Speaking the day before Earth Day, Hudson turned to the “slow moving catastrophe” of “anthropogenic climate change.”

“Such knowledge is one of the penalties of a liberal arts education and so too is the compassion we feel for those hard pressed island families,” Hudson said. “Such an education means we connect fact with value, and understand our responsibilities to others as liberally educated citizens.  And it also may mean a hopeful kind of sorrow, an extension of ethical consideration to our nonhuman relations. As Leopold put it, 'For one species to mourn another is a new thing under the sun.' 

"Perhaps, I wonder, if this might be a kind of evolution that is the gift of such a place as Wabash."

Wednesday’s farewell reading picked up where Hudson’s Chapel Talk left off—with the natural world and the poem “For Wang Wei” (“I need to learn the character for silence.”) But Hudson quickly moved on to “A Familiar Song” and “April 19,” works about his son, Ian, who was injured at birth, was a poet himself, and died in 2002 at age 19. (“’Not half of your fears for him/will come true.
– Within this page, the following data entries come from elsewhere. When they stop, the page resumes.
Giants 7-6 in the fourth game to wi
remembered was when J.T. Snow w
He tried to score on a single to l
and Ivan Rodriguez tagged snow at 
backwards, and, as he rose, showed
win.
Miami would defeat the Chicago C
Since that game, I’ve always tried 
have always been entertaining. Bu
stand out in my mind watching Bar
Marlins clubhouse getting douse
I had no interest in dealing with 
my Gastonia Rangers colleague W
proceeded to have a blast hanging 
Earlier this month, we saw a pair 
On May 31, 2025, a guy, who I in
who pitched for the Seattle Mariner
He will surprise/you with his accomplishments.’”) “Burro” and “A Father Born” speak to the experience of being a father. Hudson called “Morning Rounds,” about carrying his daughter, Alix, when she was a baby, “a poem of gratitude.” “Above the Gunnison,” also about Alix, seems a wide-eyed revel in that thanks.

Following two lighter poems and plenty of comic relief, Hudson read from Swimming the Acheron, a finalist for the 2014 National Poetry Series.

And after reading “the most serious Christian poem” he’s written, Hudson read “Sugar Creek Sutras,” which he described as “the most serious Buddhist poem I’ve written.”

“There are energies at work in this world that we only now and then are aware of,” Hudson said. He talked about his process of writing: “I go into a place of being still; if you do that, you’ll never go dry.”

Hudson’s Chapel Talk and reading made for a week of realizing why a College poet is not a luxury, but a necessity.

And there was a glimpse of legacy in Batchelder’s remarkable introduction: “Perhaps the most important thing that I have learned from Professor Hudson is that what we write, while we hope it may move and shape the way people see the world, is not as important as why we write.”